The copy you print must match the listing exactly, with its pictures removed.
....
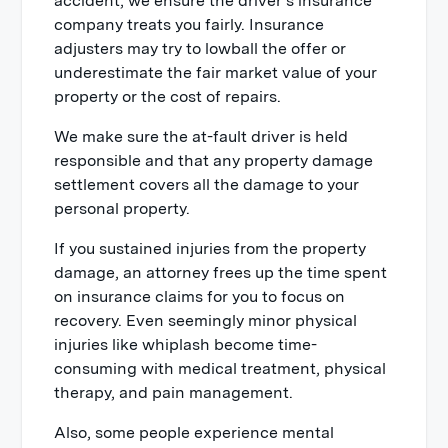
accident, we ensure the driver’s insurance
company treats you fairly. Insurance
adjusters may try to lowball the offer or
underestimate the fair market value of your
property or the cost of repairs.
We make sure the at-fault driver is held
responsible and that any property damage
settlement covers all the damage to your
personal property.
If you sustained injuries from the property
damage, an attorney frees up the time spent
on insurance claims for you to focus on
recovery. Even seemingly minor physical
injuries like whiplash become time-
consuming with medical treatment, physical
therapy, and pain management.
Also, some people experience mental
....
EXPECTED ANSWER —
accident, we ensure the driver’s insurance
company treats you fairly. Insurance
adjusters may try to lowball the offer or
underestimate the fair market value of your
property or the cost of repairs.
We make sure the at-fault driver is held
responsible and that any property damage
settlement covers all the damage to your
personal property.
If you sustained injuries from the property
damage, an attorney frees up the time spent
on insurance claims for you to focus on
recovery. Even seemingly minor physical
injuries like whiplash become time-
consuming with medical treatment, physical
therapy, and pain management.
Also, some people experience mental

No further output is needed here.